-------- SOURCE EXCERPT
# Pandas

In this section we examine the Pandas library for working with data sets.

#### What kind of data does pandas handle?

### Series
A Series is a one-dimensional array-like object containing a sequence of values (of similar types to NumPy types) and an associated array of data labels, called its index.
### Data frame
Rectangular data (like a spreadsheet) is the basic data structure for statistical and machine learning models.

In [46]:
import pandas as pd

In [None]:
age= pd.Series([41, 77, 5, 94], name = "Age")
print(age)
print(age[0:2])

#### concat Series

In [None]:
s1 = pd.Series([41, 77, 5, 94], name = "Age1")
s2 = pd.Series([40, 70, 50, 90], name = "Age2")
sconcat1 = pd.concat([s1, s2],axis=1)
print(sconcat)
sconcat2 = pd.concat([s1, s2],axis=0)
print(sconcat2)

#### merge() performs join operations similar to relational databases like SQL

In [None]:
In [44]: left = pd.DataFrame(
        {
        "key": ["K0", "K1", "K2", "K3"],
        "A": ["A0", "A1", "A2", "A3"],
        "B": ["B0", "B1", "B2", "B3"],
       }
  )


In [45]: right = pd.DataFrame(
        {
            "key": ["K0", "K1", "K2", "K4"],
            "C": ["C0", "C1", "C2", "C3"],
            "D": ["D0", "D1", "D2", "D3"],
       }
 )


#left join on key
resultL = pd.merge(left, right, how="left" , on="key")
print(resultL)
#right join on key
resultR = pd.merge(left, right, how="right" , on="key")
print(resultR)
#inner join on key
resultI = pd.merge(left, right, how="inner" , on="key")
print(resultI)
#outer join on key
resultO = pd.merge(left, right, how="outer" , on="key")
print(resultO)



In [None]:
df = pd.DataFrame(
    {
        "name": [ 
            "Lionel Messi",
            "Manuel Neuer",
            "David Alaba"      
        ], 
        "age": [36,37,31],
        "sex": ["m","m","m"]
    } );
        
print(df)
df

# Data frame has always an index 
df.index
print("df.index: ", df.index)

# Also a "named" index (like a PK)

df.index = ["lm","mn","da"]
print("\n df with new index \n", df)

# With loc[] -> search index
df.loc["lm"] 


## Creating Data frames from Lists and Series

In [None]:
# Creating two lists
author = ['Goedel', 'Turing', 'McCarthy', 'Minsky']
article = [210, 211, 114, 178]

# Convert article to DataFrame
articledf = pd.DataFrame(article, columns=['Numbers'])
print(articledf.head())
 
# Creating two Series by passing lists
auth_series = pd.Series(author)
article_series = pd.Series(article)
 
# Creating a dictionary by passing Series objects as values
frame = {'Author': auth_series,
         'Article': article_series}
 
# Creating DataFrame by passing Dictionary
result = pd.DataFrame(frame)
----------------
-------- INFORMATION GIVEN
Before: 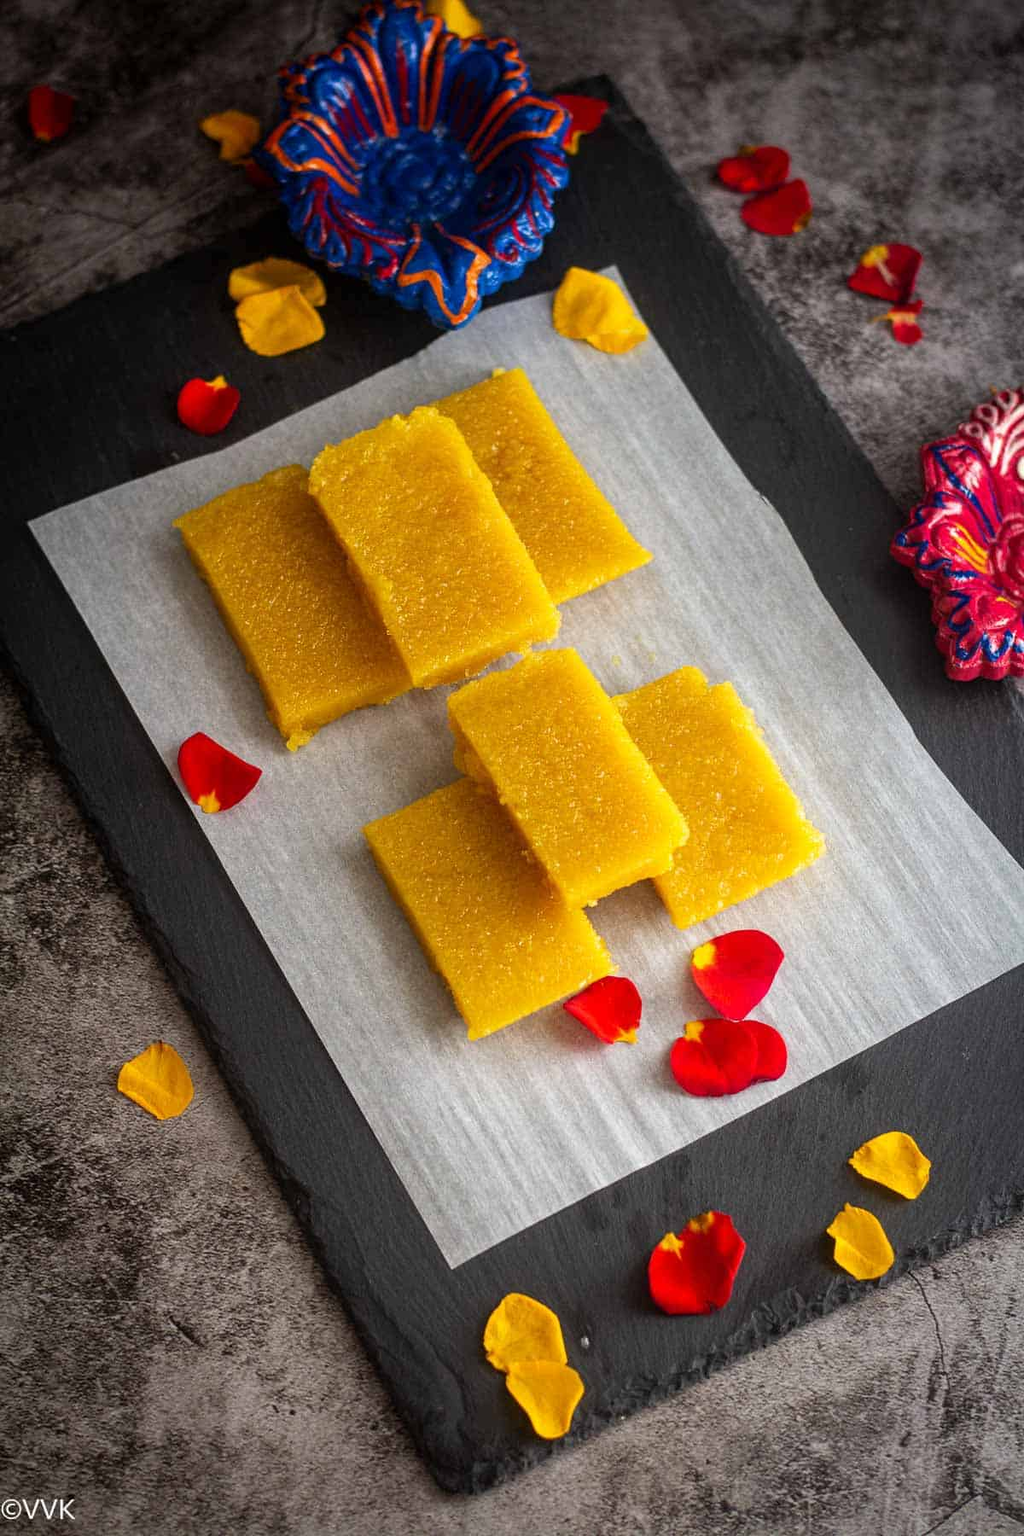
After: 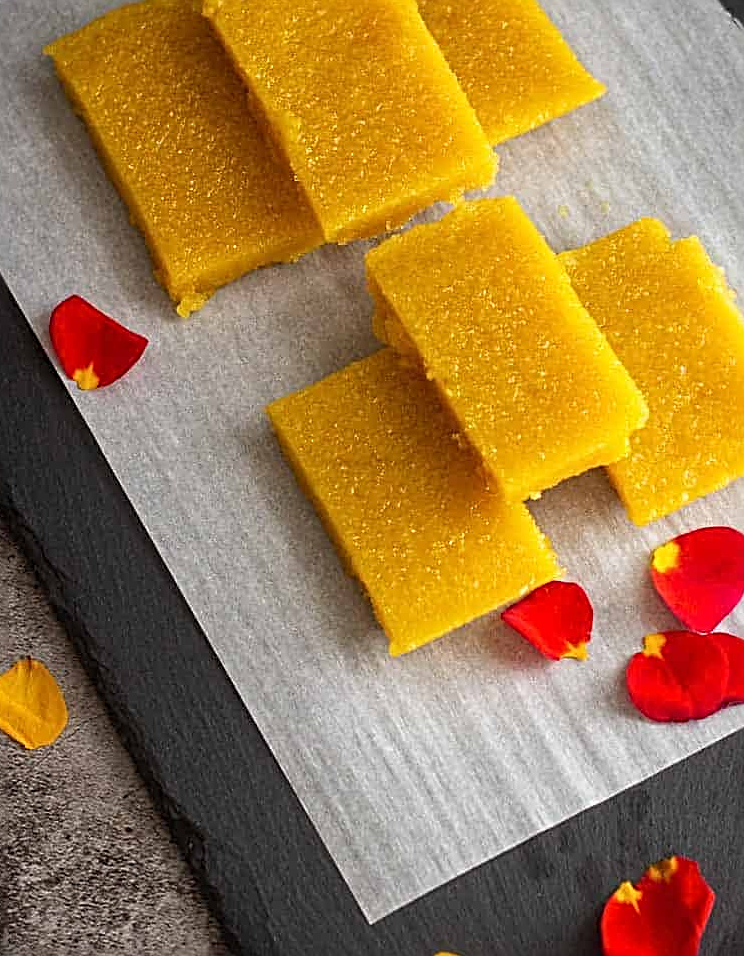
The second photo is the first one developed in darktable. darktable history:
sharpen: radius 2.817, amount 0.715
crop: left 13.312%, top 31.28%, right 24.627%, bottom 15.582%
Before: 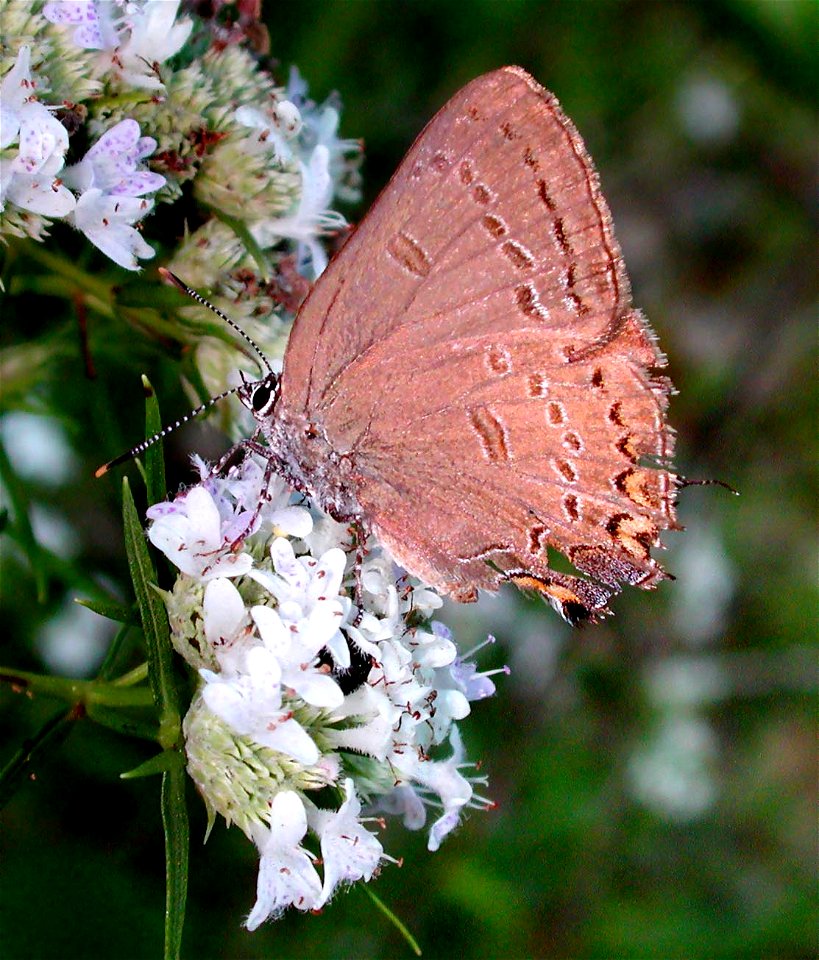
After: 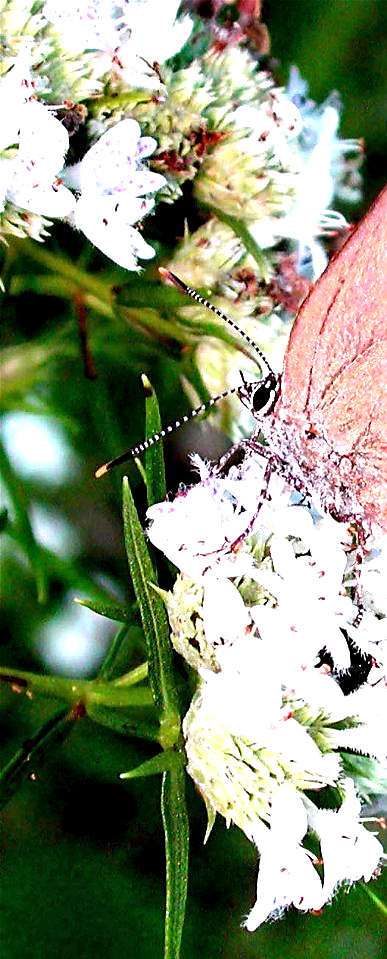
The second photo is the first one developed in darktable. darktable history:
sharpen: on, module defaults
local contrast: highlights 105%, shadows 100%, detail 119%, midtone range 0.2
crop and rotate: left 0.055%, top 0%, right 52.625%
exposure: black level correction 0, exposure 1.177 EV, compensate highlight preservation false
levels: levels [0, 0.476, 0.951]
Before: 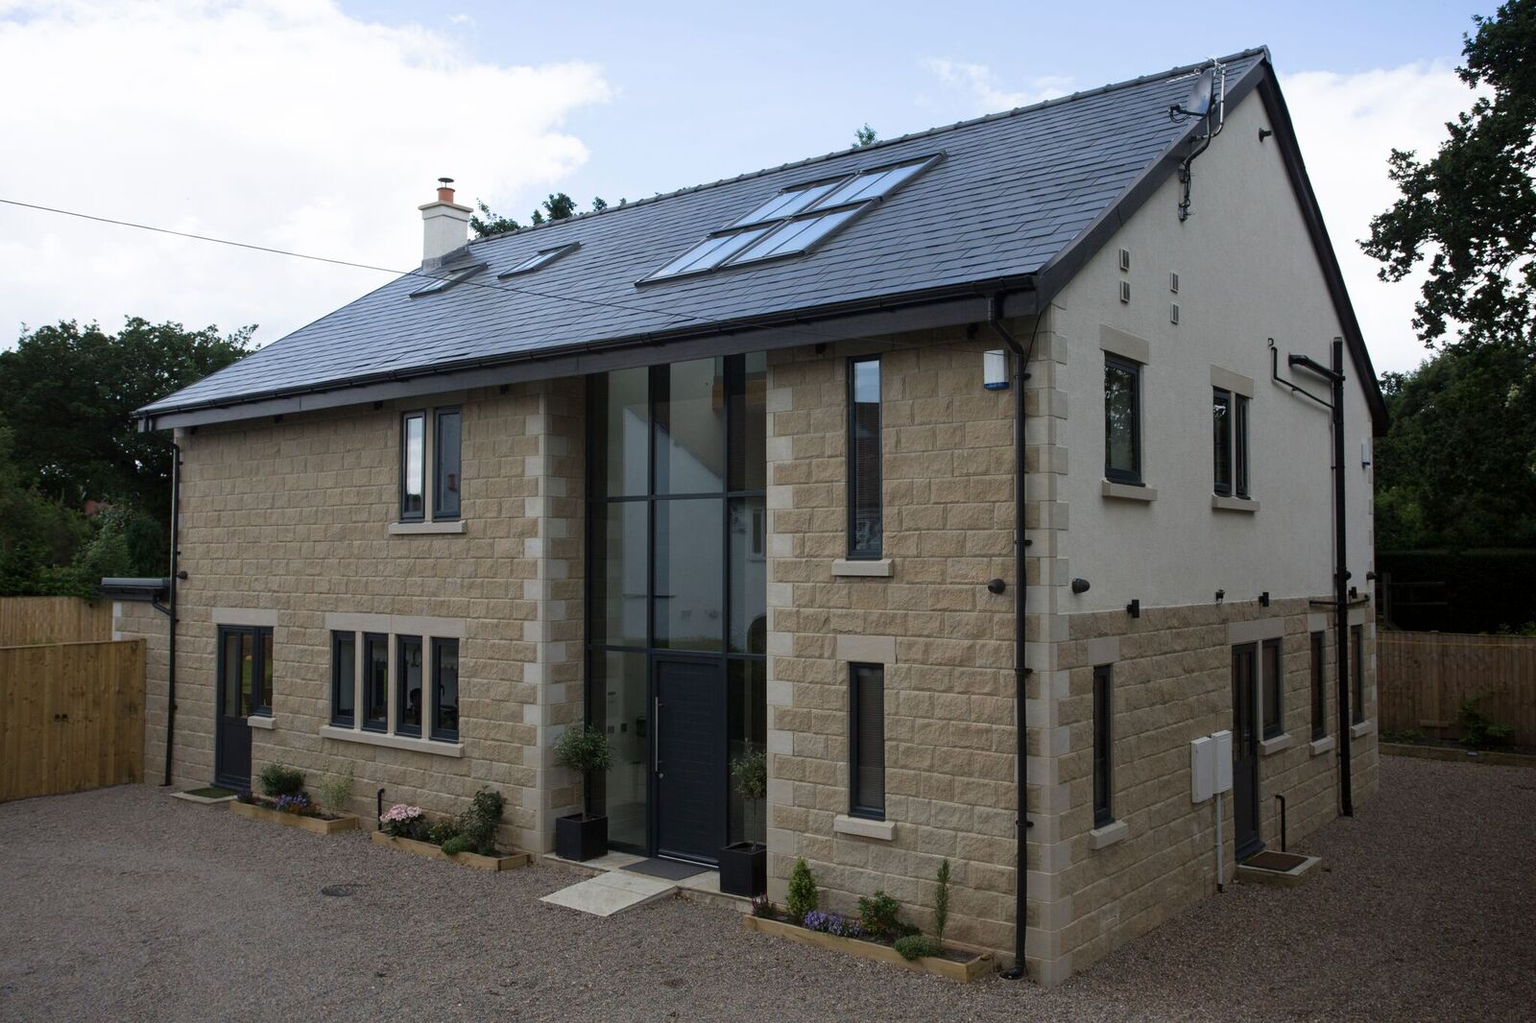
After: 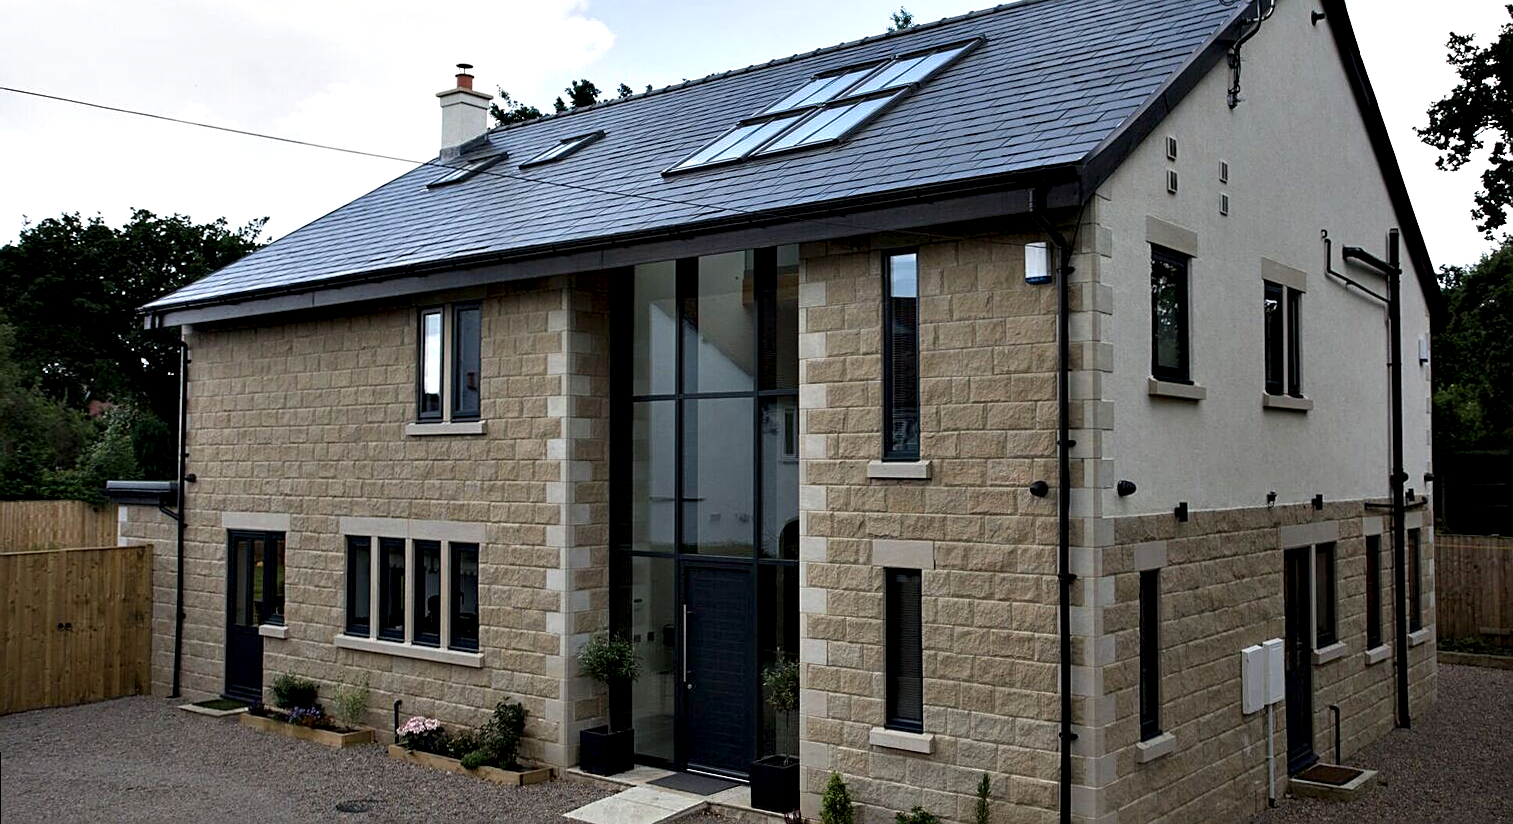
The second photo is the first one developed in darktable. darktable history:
sharpen: amount 0.491
crop and rotate: angle 0.066°, top 11.518%, right 5.487%, bottom 11.299%
contrast equalizer: y [[0.6 ×6], [0.55 ×6], [0 ×6], [0 ×6], [0 ×6]]
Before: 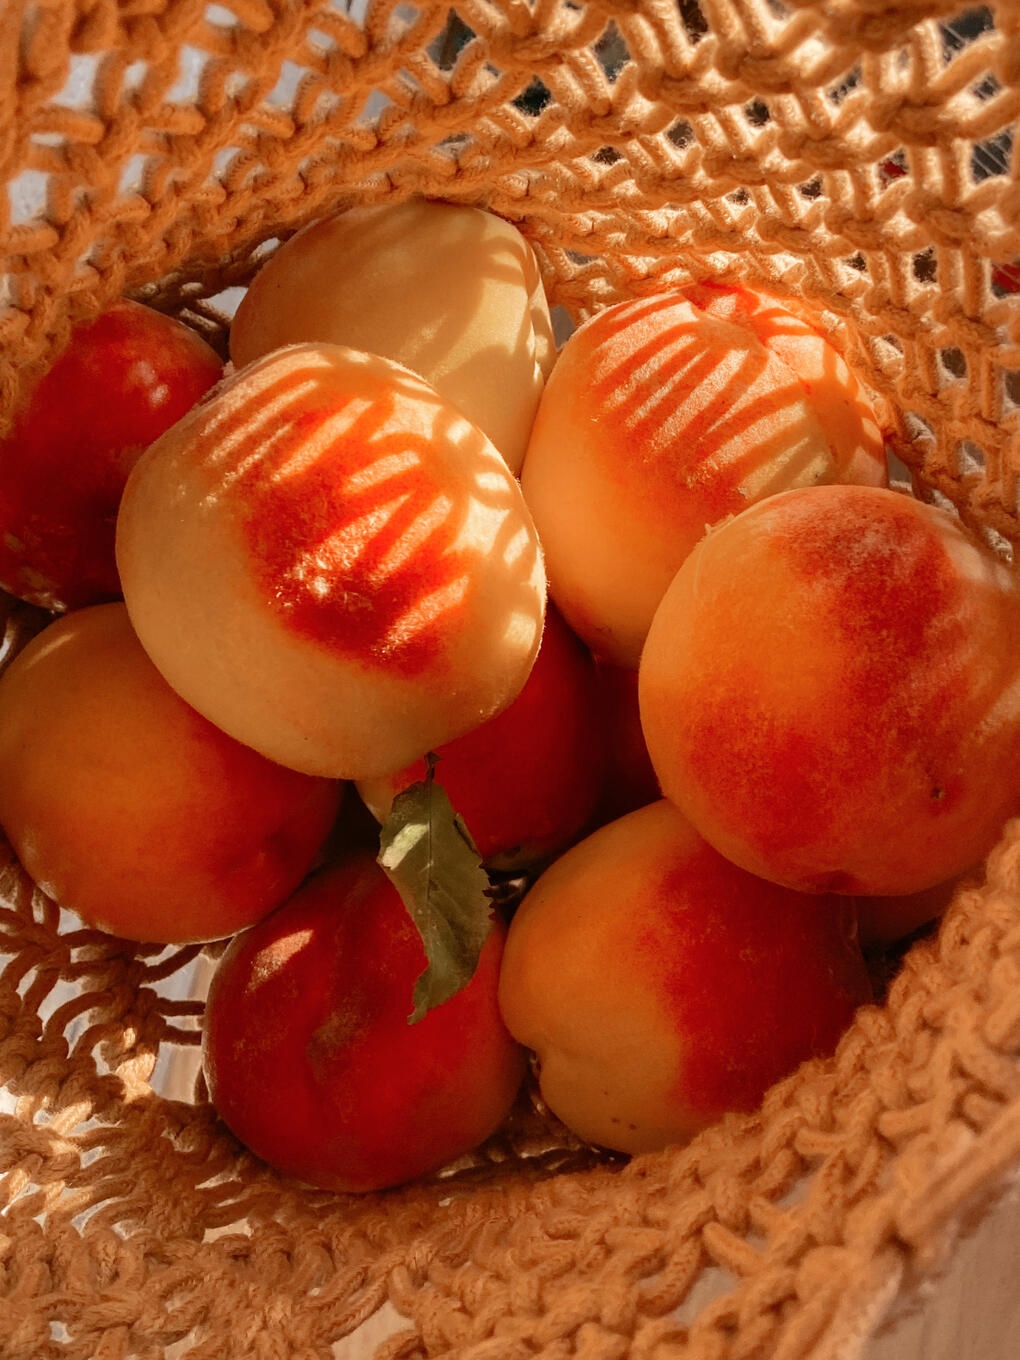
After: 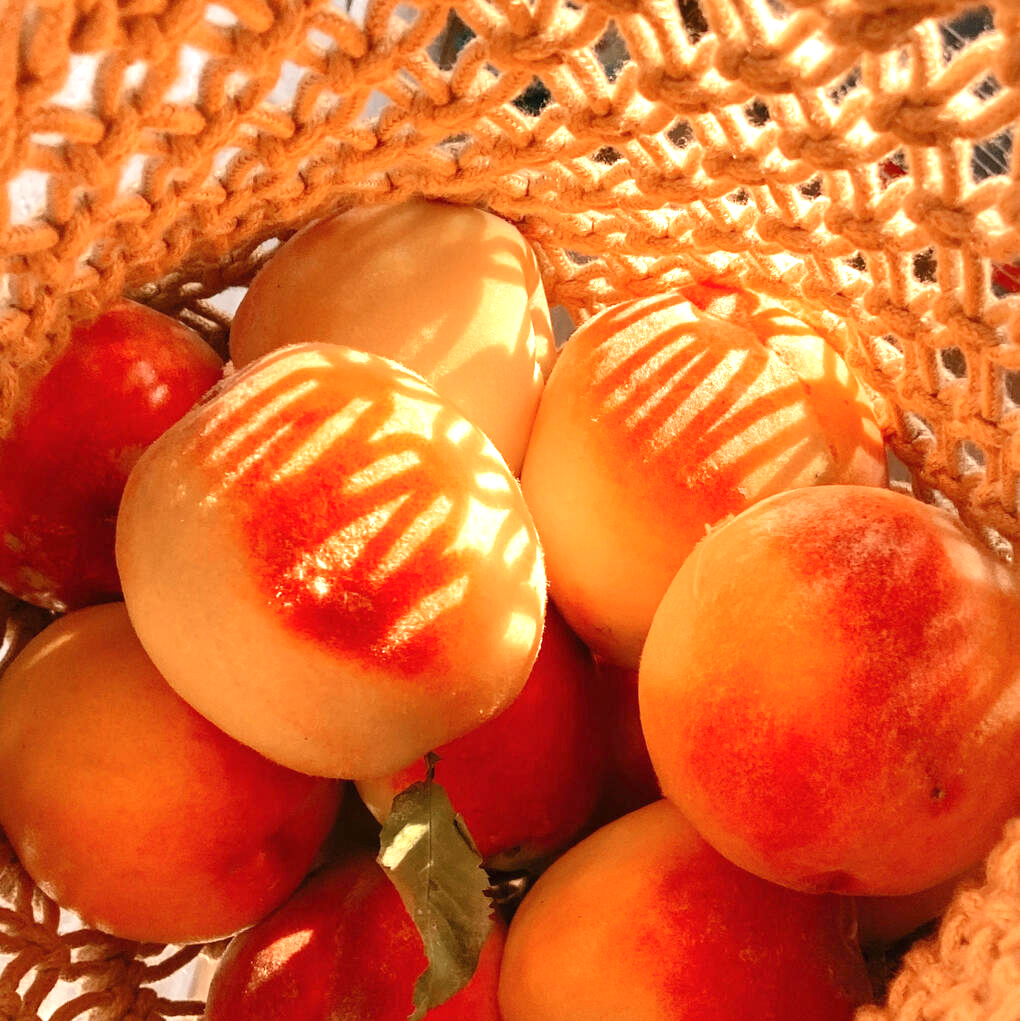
----------------
> PROBLEMS
a) Answer these about the pandas tutorial, marking each reply with the same numeral:
(i) What is the associated array of data labels in a Series called?
(ii) Which key values does the `right` DataFrame in the merge example hold?
(iii) Which labels are assigned as the new index of the `df` DataFrame of players?
b) Could you proceed with the pandas tutorial, starting after its final line of code?

> FINAL RESULTS
a)
(i) Its index.
(ii) "K0", "K1", "K2" and "K4".
(iii) "lm", "mn" and "da".

b)
 
# Printing elements of Dataframe
print(result)
type(result)

## General Infos about Dataframe

In [None]:
import pandas as pd
age= pd.Series([41, 77, 5, 94], name = "Age")
print(age)
print(age[0:2])
df = pd.DataFrame(
    {
        "name": [ 
            "Lionel Messi",
            "Manuel Neuer",
            "David Alaba"      
        ], 
        "age": [36,37,31],
        "sex": ["m","m","m"]
    } );
        
print(df)
df

# Data frame has always an index 
df.index

# Also a "named" index (like a PK)

df.index = ["lm","mn","da"]

# With loc[] -> search index
df.loc["lm"] 



In [None]:
# iloc[] is used to access elements of a Series/DataFrame by using the index of the elements.
my_series = pd.Series([10,20,30,40,50])
print(my_series.iloc[2])  # access the 3rd element of the series

# iloc[] can be used to access elements of a DataFrame
print(df.iloc[1,1])  # access the element in the 2nd row and 2nd column

print(df.loc["mn","age"])  # access the element in the row with index "mn" and column "age"

df.iloc[1,1] = 100  # change the value of the element in the 2nd row and 2nd column
print(df)



## SQL like queries with pandas DataFrame

In [None]:
df = pd.DataFrame({'A': [1,2,3,4], 'B': [5,6,7,8]})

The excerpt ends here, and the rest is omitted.